1011. His blood shall be shed. That this signifies his condemnation, is evident from what has been said. It is according to the sense of the letter that the shedder of blood, or the slayer, should be punished with death. But in the internal sense the meaning is that he who has hatred against the neighbor is thereby condemned to death, that is, to hell, as the Lord also teaches in Matthew:
Whosoever shall say to his brother, Thou fool, shall be in danger of the hell of fire (Matt. 5:22).
For when charity is extinguished, the man is left to himself and to his Own, and is ruled by the Lord no longer through internal bonds, which are of conscience, but through external bonds, which are of laws, such as he himself makes for the sake of his own wealth and power. And when these bonds are relaxed, as is the case in the other life, he rushes into the greatest cruelty and obscenity, thus into his own condemnation. That the blood shall be shed of him who sheddeth blood is a law of retaliation well known to the ancients, according to which they judged crimes and wrongs, as is evident from many passages in the Word.

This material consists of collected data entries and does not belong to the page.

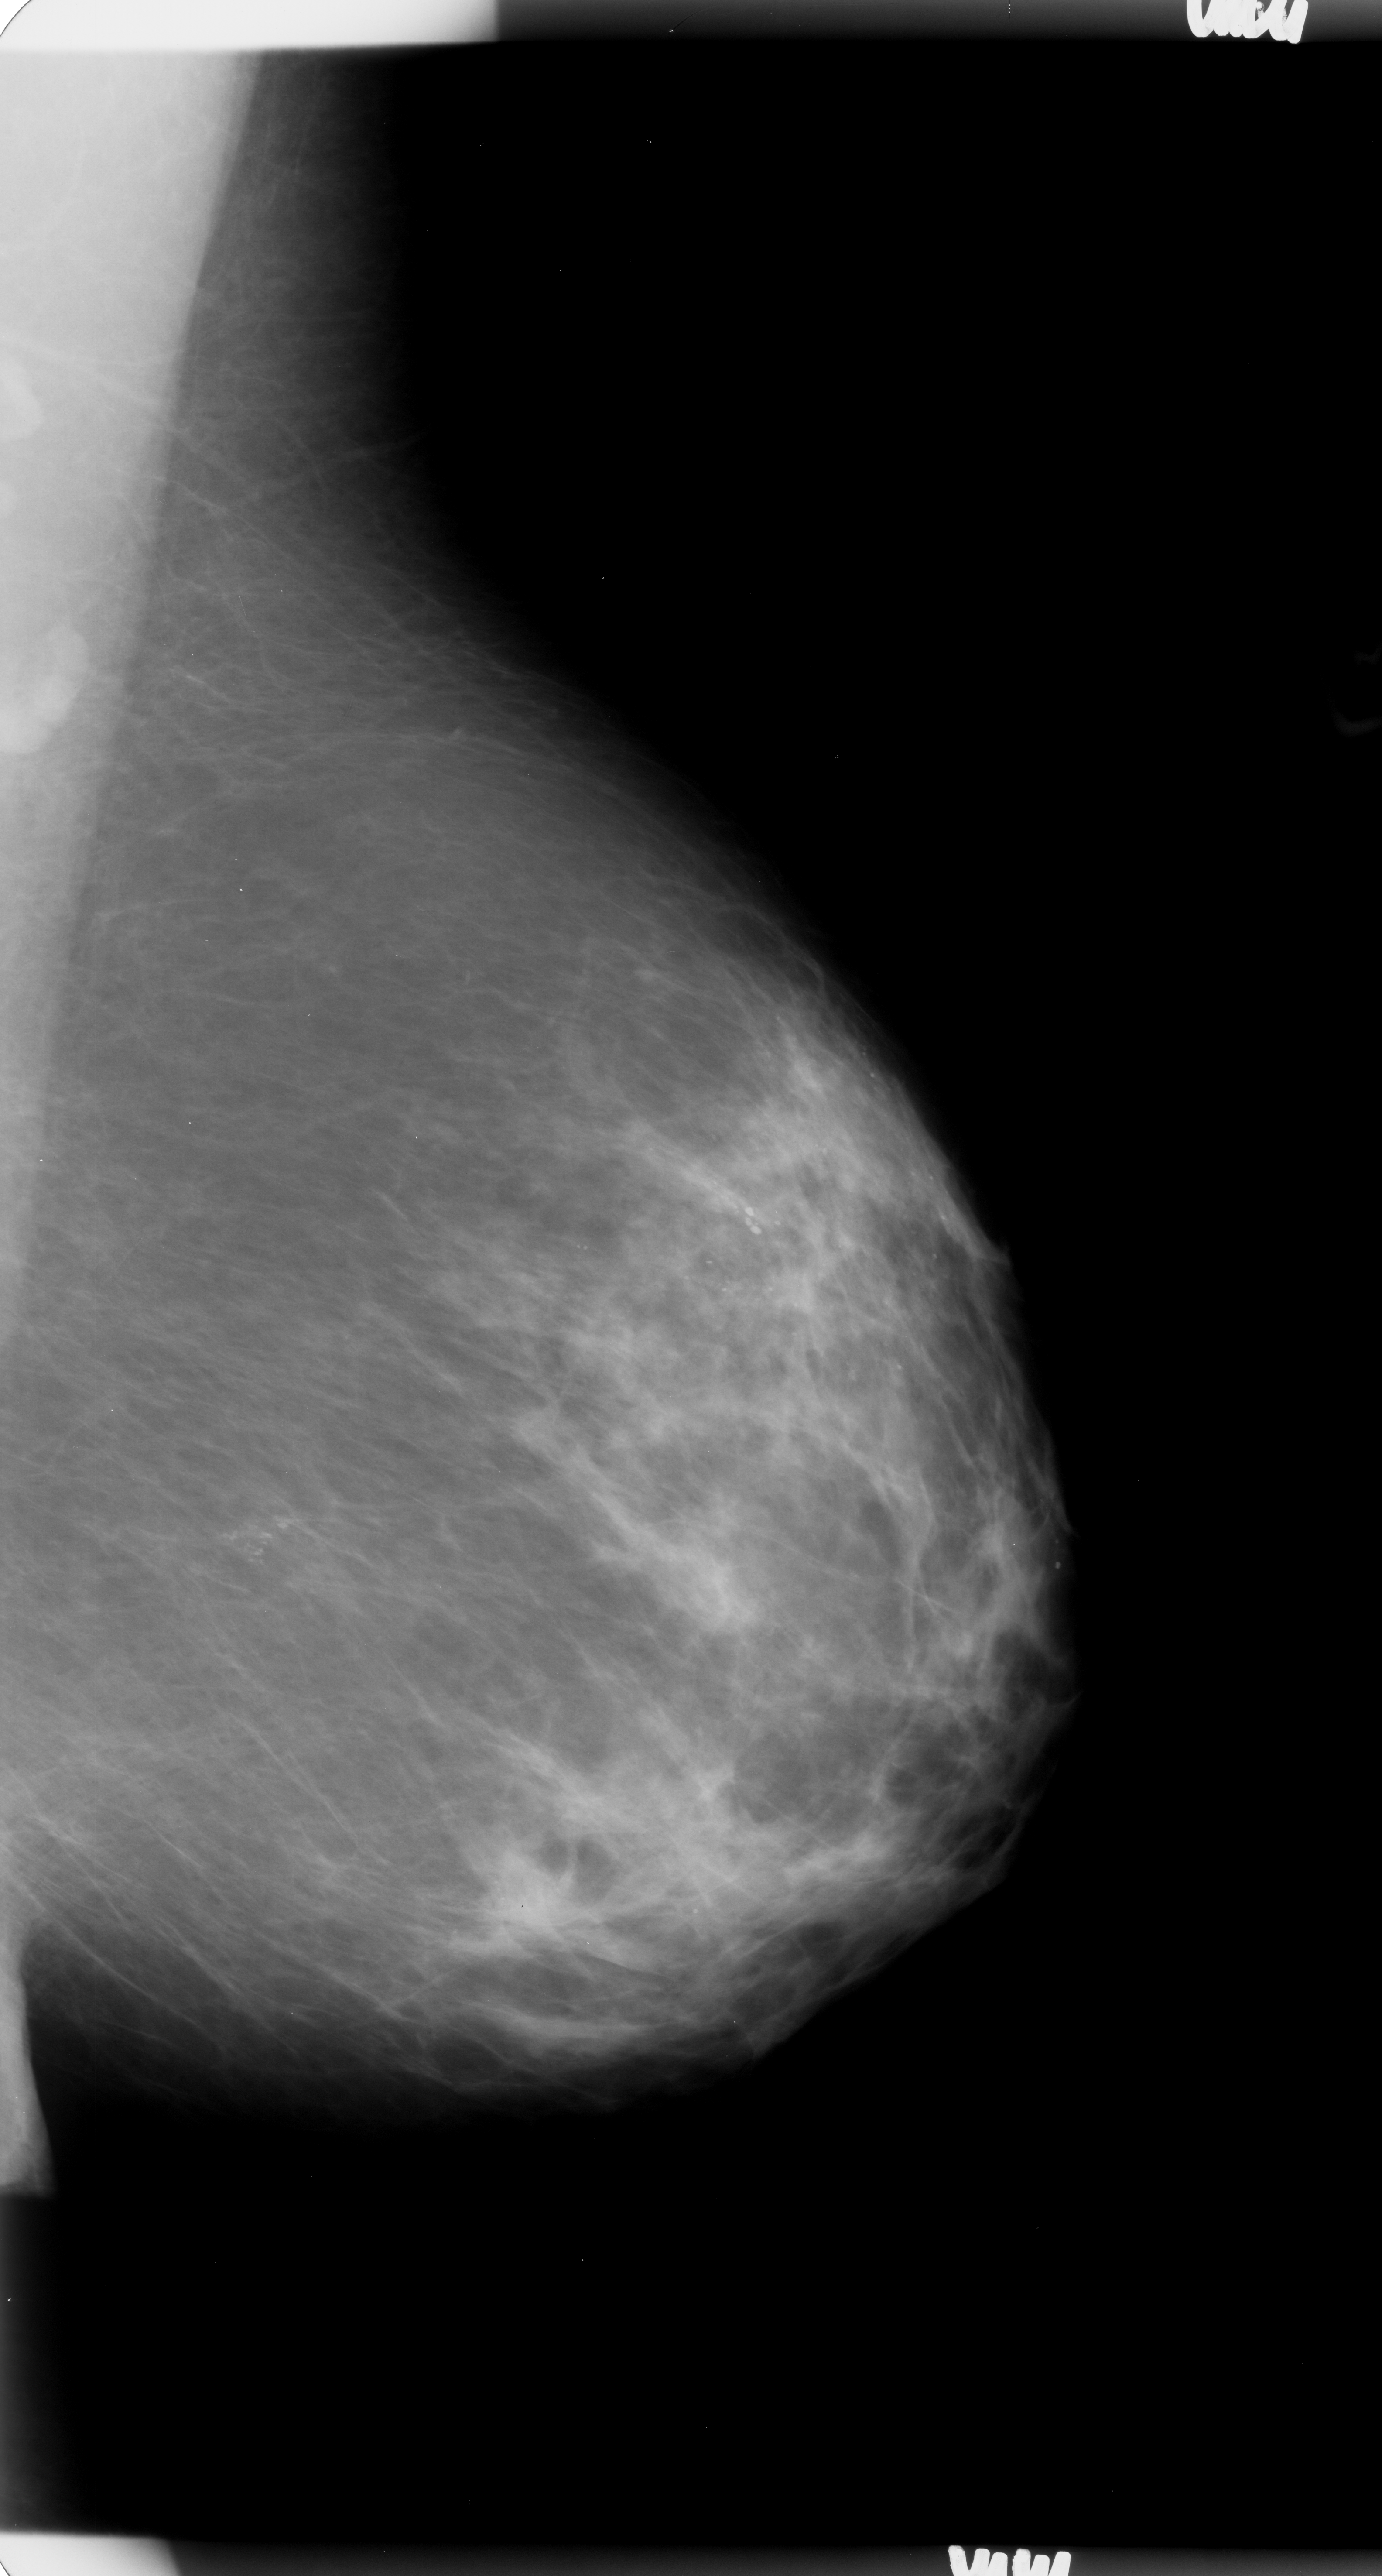
Digitized screen-film mammogram; left breast; mediolateral oblique (MLO) view; breast composition: scattered fibroglandular densities (BI-RADS density category 2 of 4).
Calcifications, morphology pleomorphic, distribution clustered; BI-RADS assessment category 4; pathology result (as recorded, not read from the image): benign.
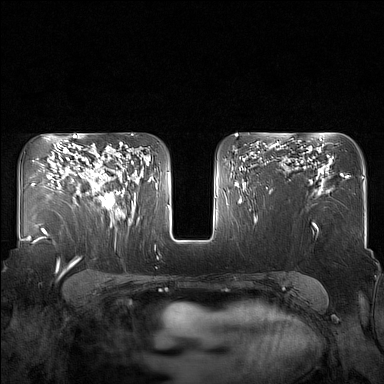
Breast MRI (dynamic contrast-enhanced), one axial slice; slice 101 of 160 in the series (ordered by position); dynamic contrast-enhanced series, time point 2 of 7 at this slice position (early post-contrast); 1.5 T; TE 1.8 ms, TR 5 ms; 1 mm slice thickness; 384 × 384 image matrix. Female patient.
Annotated regions visible in this slice (semi-automatically segmented with operator editing):
- enhancing-tissue mask used for the functional tumour volume (all voxels passing the contrast-enhancement thresholds inside the analysis volume; usually the tumour): bounding box <85,160,125,217> (left, top, right, bottom; pixels)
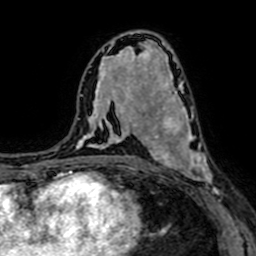
Breast MRI (dynamic contrast-enhanced), one axial slice; cropped to one breast; dynamic contrast-enhanced series, time point 2 of 7 at this slice position (early post-contrast); 1.5 T; TE 2.6 ms, TR 5.2 ms; 2.5 mm slice thickness; 256 × 256 image matrix, field of view 160 × 160 mm. Female patient.
Annotated regions visible in this slice (semi-automatically segmented with operator editing):
- enhancing-tissue mask used for the functional tumour volume (all voxels passing the contrast-enhancement thresholds inside the analysis volume; usually the tumour): bounding box (x1, y1, x2, y2) in pixels: (147, 94, 216, 198)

This law has its origin in the universal law that one should not do to another what he would not that another should do to him (Matt. 7:12); as also from this, that it is the order universal in the other life that evil punishes itself, and likewise falsity; thus that in evil and falsity is its own punishment. And because there is such order that evil punishes itself, or what is the same, that an evil man rushes into punishment answering to his evil, the ancients deduced from this their law of retaliation as is here also signified by the declaration that whoso sheddeth blood, his blood shall be shed, that is, he will rush into condemnation.